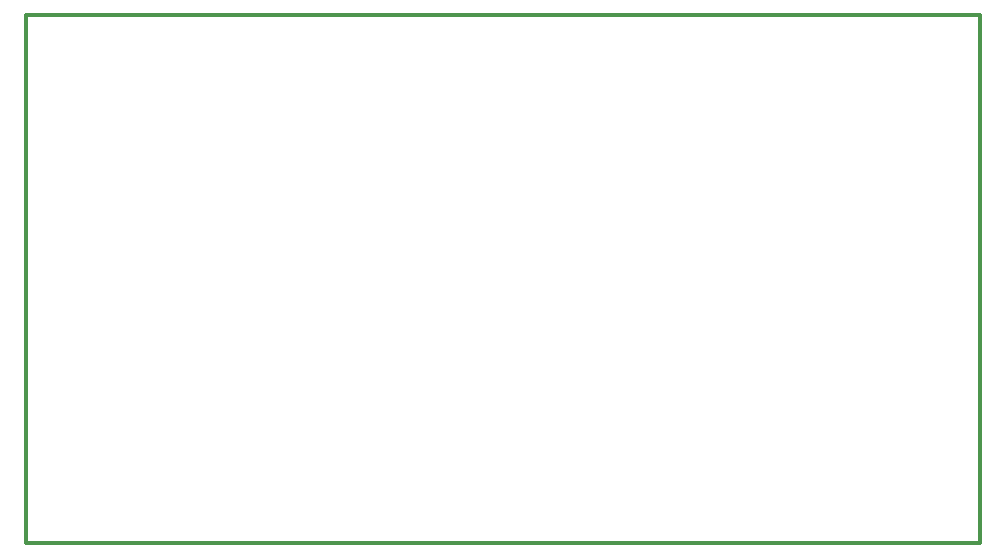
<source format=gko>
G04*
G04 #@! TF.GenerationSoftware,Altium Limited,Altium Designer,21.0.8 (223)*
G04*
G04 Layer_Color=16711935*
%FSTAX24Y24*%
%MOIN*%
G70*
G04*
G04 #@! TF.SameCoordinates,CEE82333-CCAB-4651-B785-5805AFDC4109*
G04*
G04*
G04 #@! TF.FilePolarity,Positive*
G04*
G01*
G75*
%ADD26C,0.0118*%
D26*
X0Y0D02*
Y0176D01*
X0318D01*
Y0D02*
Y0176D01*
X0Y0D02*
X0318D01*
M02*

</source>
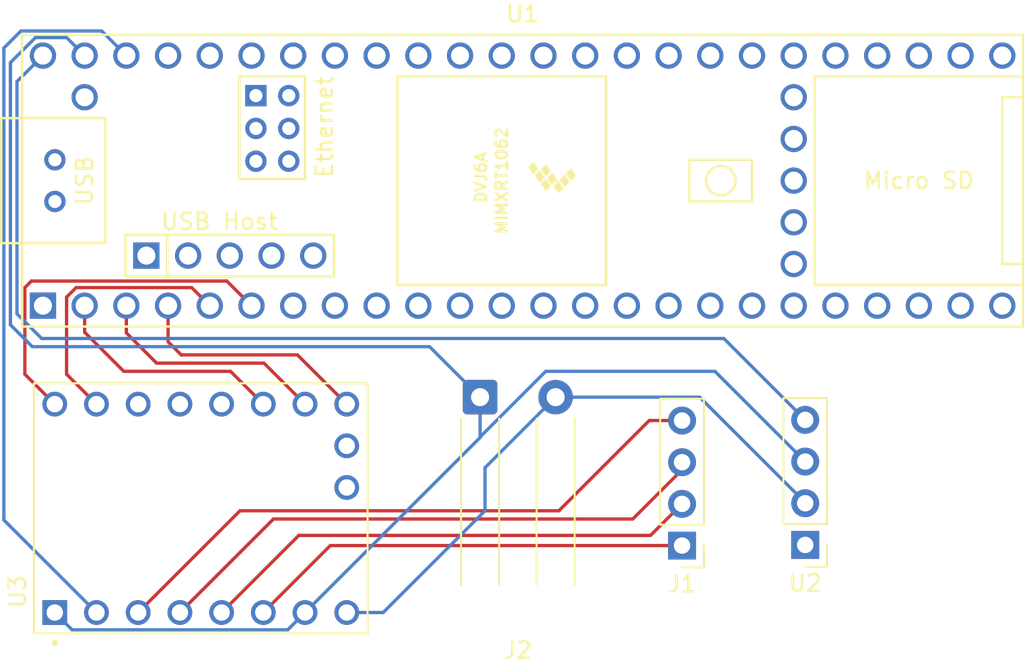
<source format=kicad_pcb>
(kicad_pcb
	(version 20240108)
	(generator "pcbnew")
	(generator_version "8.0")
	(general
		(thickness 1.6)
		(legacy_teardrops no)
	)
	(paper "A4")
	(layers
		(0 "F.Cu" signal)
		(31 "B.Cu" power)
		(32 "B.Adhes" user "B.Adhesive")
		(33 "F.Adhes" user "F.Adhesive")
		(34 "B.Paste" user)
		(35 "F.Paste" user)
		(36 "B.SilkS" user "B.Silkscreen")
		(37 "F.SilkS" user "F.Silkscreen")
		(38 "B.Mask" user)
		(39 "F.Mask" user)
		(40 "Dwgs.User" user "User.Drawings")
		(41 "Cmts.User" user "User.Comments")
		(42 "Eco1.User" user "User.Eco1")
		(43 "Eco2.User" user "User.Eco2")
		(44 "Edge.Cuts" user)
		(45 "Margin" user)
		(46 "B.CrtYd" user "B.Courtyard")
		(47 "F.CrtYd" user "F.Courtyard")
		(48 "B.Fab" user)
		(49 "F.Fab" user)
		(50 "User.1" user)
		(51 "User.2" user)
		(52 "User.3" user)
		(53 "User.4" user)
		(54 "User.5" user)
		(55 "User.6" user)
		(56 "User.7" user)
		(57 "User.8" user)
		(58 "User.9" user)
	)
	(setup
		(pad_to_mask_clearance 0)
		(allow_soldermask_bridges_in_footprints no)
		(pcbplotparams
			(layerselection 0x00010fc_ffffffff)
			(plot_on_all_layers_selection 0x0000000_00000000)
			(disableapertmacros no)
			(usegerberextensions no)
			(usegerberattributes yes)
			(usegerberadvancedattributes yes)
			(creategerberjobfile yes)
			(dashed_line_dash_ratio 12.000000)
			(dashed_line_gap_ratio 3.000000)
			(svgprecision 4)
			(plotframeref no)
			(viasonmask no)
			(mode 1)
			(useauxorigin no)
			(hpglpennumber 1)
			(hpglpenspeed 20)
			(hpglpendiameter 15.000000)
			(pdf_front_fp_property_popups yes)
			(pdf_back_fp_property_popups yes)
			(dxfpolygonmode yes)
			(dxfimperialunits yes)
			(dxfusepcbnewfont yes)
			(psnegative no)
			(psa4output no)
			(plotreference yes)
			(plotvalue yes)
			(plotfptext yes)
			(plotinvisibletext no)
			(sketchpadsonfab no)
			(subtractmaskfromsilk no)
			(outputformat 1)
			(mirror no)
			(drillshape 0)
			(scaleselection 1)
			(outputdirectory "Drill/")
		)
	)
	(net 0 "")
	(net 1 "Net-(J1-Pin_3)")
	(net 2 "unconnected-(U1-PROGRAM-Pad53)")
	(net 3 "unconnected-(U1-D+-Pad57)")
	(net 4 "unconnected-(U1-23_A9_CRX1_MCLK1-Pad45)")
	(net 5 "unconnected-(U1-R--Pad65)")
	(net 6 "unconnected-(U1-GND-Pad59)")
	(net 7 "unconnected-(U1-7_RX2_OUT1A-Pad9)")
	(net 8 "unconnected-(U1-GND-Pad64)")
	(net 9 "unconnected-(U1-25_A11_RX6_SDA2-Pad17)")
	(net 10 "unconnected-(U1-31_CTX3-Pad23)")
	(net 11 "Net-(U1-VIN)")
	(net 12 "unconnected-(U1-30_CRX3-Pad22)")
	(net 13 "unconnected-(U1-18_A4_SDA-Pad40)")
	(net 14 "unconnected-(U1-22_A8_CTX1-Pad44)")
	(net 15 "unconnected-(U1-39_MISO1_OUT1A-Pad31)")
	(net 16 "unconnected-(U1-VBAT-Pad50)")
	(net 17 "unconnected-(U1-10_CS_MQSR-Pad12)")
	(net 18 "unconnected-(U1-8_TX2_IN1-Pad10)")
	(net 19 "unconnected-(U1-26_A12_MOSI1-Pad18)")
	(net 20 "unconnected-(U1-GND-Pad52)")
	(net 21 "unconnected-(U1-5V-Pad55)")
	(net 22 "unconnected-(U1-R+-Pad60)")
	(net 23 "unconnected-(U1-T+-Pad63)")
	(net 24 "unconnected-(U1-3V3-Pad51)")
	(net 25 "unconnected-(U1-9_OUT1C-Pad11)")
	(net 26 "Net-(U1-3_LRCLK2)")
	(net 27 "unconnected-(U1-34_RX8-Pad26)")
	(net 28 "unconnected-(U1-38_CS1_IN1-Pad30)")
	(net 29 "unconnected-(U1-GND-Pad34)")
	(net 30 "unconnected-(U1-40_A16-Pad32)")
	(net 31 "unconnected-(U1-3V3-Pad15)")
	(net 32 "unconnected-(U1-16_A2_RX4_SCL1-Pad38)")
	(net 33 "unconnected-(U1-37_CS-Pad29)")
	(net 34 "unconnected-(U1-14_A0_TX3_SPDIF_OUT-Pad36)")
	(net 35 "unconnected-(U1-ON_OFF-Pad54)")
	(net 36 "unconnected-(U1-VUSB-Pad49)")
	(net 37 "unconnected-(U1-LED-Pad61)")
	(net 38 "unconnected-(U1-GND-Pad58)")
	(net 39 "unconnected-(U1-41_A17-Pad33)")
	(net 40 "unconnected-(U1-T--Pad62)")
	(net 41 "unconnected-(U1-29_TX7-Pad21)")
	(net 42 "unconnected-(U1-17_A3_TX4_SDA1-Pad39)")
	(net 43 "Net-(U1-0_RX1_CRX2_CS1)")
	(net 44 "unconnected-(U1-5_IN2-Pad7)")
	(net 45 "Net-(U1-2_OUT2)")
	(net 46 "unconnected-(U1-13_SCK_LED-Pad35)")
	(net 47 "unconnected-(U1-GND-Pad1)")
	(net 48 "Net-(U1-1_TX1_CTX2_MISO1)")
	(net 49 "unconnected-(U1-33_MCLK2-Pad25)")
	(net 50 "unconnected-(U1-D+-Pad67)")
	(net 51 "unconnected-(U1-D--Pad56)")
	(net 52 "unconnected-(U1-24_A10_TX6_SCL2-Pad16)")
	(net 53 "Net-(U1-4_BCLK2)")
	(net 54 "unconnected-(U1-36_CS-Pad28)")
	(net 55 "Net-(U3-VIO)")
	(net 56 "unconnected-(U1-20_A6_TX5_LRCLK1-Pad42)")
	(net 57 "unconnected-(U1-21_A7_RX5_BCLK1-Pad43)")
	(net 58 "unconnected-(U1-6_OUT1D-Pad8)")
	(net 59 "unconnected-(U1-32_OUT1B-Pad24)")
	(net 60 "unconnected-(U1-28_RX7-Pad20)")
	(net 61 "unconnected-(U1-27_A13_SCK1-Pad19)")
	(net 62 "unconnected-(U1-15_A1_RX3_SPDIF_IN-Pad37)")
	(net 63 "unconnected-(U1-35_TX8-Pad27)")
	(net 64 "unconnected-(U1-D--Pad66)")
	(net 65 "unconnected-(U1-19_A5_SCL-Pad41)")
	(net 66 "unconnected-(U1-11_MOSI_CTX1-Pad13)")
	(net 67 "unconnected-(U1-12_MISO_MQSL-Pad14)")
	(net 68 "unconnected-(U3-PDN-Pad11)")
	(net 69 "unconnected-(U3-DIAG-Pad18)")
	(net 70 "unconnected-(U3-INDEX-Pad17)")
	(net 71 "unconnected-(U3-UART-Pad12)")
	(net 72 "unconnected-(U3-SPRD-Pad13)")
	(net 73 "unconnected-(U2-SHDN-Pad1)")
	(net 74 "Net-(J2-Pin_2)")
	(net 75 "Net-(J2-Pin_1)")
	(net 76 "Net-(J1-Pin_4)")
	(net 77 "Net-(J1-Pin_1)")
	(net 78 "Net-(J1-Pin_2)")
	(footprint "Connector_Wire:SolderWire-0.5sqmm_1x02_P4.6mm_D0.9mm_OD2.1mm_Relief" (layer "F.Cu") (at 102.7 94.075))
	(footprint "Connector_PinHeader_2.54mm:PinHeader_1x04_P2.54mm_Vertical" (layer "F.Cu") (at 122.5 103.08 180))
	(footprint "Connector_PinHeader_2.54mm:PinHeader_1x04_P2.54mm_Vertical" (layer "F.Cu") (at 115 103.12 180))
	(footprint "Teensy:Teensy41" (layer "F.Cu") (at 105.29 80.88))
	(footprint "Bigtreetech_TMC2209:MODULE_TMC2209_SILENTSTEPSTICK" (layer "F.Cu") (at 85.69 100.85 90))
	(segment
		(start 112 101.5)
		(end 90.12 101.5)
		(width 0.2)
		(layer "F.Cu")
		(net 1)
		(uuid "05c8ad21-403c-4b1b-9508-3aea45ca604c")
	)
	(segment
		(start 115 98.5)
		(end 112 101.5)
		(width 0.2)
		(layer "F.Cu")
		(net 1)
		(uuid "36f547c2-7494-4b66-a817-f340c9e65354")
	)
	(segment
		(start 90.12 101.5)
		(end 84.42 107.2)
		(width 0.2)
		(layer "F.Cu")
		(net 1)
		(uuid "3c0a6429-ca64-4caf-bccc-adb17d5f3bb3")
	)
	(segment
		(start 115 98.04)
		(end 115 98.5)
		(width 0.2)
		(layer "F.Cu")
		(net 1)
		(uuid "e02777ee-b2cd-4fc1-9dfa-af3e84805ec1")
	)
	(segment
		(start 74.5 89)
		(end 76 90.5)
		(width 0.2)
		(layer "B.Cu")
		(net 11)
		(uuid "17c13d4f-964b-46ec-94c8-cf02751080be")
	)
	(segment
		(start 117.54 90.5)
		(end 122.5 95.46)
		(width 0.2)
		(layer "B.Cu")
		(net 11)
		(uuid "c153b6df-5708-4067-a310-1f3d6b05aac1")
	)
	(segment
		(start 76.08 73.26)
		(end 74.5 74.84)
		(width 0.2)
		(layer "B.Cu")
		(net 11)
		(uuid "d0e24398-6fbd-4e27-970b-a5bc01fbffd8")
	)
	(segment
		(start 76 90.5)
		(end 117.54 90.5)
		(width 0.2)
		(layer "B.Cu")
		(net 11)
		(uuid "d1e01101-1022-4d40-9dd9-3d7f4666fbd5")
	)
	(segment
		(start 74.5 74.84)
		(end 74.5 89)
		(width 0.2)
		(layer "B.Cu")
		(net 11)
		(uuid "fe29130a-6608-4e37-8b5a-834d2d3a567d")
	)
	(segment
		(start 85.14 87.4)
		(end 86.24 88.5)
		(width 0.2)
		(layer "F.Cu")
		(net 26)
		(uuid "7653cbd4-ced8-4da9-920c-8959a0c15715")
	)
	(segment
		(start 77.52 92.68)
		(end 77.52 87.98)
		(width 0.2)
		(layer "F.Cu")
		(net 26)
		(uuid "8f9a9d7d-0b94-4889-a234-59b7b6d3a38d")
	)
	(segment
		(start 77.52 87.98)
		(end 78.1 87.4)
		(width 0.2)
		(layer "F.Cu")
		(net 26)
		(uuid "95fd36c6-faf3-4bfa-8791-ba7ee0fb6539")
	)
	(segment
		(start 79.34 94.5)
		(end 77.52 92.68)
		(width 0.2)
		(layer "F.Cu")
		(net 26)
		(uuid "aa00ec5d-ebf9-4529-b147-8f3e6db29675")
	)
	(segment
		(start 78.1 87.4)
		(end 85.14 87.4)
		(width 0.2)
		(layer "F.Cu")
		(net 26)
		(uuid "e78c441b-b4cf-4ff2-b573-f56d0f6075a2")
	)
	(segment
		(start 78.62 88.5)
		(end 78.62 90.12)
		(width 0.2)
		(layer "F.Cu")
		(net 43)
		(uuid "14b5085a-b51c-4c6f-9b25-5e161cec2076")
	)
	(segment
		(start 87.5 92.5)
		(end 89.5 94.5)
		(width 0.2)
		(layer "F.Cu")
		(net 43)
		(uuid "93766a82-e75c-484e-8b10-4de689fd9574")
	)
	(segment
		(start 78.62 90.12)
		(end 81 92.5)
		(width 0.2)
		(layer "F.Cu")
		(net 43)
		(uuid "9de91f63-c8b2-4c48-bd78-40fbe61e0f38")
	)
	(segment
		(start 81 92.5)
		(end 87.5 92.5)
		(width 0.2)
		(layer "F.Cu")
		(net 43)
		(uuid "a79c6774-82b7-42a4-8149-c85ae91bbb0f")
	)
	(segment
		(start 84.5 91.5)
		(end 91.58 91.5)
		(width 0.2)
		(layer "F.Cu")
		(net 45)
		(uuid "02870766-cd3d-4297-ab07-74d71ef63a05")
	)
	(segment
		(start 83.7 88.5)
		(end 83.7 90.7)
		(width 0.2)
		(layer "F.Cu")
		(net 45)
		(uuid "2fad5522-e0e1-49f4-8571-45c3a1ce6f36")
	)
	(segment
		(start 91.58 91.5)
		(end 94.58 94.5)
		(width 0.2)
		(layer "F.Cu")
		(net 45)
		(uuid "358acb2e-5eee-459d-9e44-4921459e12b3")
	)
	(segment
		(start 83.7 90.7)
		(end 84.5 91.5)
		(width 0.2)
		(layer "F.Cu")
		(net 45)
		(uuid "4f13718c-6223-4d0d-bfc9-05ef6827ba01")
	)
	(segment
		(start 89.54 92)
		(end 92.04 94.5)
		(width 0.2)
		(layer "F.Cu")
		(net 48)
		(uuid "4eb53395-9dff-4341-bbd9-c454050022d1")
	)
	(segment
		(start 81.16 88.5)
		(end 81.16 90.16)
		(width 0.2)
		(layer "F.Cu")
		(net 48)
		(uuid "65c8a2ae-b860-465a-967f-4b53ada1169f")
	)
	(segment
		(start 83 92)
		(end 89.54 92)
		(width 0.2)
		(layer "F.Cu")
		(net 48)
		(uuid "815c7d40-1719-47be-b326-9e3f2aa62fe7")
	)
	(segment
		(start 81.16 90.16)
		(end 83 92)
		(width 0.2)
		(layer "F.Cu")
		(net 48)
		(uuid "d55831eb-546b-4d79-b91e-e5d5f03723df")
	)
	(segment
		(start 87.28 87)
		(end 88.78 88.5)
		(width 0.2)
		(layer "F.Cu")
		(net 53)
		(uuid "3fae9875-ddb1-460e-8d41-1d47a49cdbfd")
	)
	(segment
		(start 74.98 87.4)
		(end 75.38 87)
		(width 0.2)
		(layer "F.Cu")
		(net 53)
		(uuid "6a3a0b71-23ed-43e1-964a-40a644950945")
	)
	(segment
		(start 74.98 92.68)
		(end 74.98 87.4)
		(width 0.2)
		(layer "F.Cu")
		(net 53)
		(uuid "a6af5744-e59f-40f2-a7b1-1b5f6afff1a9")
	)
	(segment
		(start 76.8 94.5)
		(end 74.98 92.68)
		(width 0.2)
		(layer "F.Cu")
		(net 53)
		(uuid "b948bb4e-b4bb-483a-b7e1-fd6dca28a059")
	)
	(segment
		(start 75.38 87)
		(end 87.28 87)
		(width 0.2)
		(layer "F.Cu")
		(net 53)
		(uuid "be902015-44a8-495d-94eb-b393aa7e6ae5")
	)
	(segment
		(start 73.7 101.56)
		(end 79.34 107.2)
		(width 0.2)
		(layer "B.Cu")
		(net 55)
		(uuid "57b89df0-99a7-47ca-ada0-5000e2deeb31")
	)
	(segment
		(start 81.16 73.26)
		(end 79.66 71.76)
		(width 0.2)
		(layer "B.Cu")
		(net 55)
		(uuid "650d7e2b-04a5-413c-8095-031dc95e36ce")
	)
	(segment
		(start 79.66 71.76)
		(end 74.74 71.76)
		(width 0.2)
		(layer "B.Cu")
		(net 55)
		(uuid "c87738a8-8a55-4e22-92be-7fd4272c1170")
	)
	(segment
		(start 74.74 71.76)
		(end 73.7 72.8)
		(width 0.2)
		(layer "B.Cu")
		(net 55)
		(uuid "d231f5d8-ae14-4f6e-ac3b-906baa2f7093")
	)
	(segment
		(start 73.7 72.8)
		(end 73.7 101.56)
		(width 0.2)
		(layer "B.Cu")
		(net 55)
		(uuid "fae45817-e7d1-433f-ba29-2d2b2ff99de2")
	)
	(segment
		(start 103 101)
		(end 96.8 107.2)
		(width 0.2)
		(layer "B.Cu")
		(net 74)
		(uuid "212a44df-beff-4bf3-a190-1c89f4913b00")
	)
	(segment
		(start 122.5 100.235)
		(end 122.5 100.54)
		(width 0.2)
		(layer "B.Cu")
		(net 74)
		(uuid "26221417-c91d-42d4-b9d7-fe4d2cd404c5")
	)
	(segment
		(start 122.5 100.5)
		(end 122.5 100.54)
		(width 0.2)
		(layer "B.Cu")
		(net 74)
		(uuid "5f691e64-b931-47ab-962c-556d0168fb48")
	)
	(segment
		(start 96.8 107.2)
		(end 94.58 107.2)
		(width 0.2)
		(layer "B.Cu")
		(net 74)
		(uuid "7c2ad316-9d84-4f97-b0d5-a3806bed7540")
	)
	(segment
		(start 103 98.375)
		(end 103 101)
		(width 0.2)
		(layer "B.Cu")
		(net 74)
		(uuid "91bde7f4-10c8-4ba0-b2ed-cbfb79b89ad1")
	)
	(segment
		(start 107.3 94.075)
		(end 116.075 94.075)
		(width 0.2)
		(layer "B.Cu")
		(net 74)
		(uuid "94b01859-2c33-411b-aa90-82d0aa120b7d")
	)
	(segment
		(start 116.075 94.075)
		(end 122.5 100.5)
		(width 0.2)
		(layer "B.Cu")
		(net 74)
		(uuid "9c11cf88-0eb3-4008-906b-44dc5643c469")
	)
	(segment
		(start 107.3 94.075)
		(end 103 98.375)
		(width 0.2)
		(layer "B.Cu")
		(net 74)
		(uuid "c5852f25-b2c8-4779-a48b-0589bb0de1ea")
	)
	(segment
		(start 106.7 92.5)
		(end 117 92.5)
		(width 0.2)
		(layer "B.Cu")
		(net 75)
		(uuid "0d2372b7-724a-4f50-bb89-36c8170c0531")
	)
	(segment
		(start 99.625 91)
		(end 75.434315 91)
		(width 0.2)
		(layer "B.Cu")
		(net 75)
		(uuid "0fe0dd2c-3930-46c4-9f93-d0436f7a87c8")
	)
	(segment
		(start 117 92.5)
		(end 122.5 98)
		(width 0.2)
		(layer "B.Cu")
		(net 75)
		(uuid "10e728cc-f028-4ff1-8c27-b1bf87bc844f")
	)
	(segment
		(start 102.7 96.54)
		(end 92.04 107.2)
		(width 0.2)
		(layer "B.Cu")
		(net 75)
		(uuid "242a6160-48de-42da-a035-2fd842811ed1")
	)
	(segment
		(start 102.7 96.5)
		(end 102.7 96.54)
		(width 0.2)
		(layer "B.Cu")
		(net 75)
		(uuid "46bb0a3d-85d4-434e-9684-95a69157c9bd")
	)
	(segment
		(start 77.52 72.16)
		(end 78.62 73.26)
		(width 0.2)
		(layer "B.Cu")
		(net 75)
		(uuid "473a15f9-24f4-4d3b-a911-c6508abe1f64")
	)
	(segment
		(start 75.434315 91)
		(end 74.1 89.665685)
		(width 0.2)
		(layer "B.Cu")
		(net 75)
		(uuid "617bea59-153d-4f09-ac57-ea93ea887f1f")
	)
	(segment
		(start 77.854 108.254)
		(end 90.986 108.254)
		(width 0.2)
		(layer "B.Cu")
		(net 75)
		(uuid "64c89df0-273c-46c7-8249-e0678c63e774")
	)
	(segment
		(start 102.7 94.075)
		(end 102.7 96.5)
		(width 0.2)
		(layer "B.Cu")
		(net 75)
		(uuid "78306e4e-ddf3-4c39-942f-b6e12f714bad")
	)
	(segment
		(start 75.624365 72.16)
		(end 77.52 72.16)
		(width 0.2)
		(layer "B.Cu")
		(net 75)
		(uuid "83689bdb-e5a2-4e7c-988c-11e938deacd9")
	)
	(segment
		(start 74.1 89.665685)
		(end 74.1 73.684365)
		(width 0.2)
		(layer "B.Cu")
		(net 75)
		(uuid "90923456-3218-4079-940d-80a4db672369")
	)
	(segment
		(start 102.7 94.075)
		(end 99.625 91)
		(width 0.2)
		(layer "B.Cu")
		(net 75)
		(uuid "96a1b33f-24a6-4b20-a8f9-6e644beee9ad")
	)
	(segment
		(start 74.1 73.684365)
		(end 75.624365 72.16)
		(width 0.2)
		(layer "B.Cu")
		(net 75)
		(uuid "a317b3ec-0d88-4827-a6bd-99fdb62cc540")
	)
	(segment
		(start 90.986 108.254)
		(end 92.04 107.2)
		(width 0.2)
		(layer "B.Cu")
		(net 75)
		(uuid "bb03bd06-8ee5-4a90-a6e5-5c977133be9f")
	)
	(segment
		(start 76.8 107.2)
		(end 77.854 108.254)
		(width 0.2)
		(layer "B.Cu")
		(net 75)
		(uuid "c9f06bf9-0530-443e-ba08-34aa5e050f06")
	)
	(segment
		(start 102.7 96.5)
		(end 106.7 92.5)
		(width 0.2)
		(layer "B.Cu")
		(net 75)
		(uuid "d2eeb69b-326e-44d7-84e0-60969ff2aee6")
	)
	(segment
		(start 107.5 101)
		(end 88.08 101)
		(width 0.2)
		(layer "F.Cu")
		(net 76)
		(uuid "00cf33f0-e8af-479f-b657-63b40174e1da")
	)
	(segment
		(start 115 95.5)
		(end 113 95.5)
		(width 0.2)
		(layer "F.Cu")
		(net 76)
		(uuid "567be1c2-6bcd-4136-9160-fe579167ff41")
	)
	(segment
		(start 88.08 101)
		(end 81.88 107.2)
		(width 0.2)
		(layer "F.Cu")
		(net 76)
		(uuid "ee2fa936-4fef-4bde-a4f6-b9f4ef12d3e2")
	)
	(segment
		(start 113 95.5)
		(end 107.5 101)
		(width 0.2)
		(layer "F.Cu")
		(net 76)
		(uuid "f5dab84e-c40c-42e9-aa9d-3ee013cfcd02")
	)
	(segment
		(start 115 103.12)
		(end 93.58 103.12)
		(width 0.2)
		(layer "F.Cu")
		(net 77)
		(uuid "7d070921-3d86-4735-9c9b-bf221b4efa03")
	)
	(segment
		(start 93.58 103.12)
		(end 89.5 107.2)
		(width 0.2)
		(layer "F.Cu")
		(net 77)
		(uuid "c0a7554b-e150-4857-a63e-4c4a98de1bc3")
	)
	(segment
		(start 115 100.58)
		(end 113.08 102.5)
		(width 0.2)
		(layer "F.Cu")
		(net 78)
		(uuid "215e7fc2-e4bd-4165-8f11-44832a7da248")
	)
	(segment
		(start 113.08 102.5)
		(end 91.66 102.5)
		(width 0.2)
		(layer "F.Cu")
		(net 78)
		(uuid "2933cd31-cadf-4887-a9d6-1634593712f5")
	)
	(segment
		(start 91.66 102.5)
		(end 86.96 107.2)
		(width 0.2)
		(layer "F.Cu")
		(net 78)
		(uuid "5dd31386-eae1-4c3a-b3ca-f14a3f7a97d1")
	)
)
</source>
----
Directive: What lines in the material above contain the word "Courtyard"? Copy them out.

Your solution:
		(46 "B.CrtYd" user "B.Courtyard")
		(47 "F.CrtYd" user "F.Courtyard")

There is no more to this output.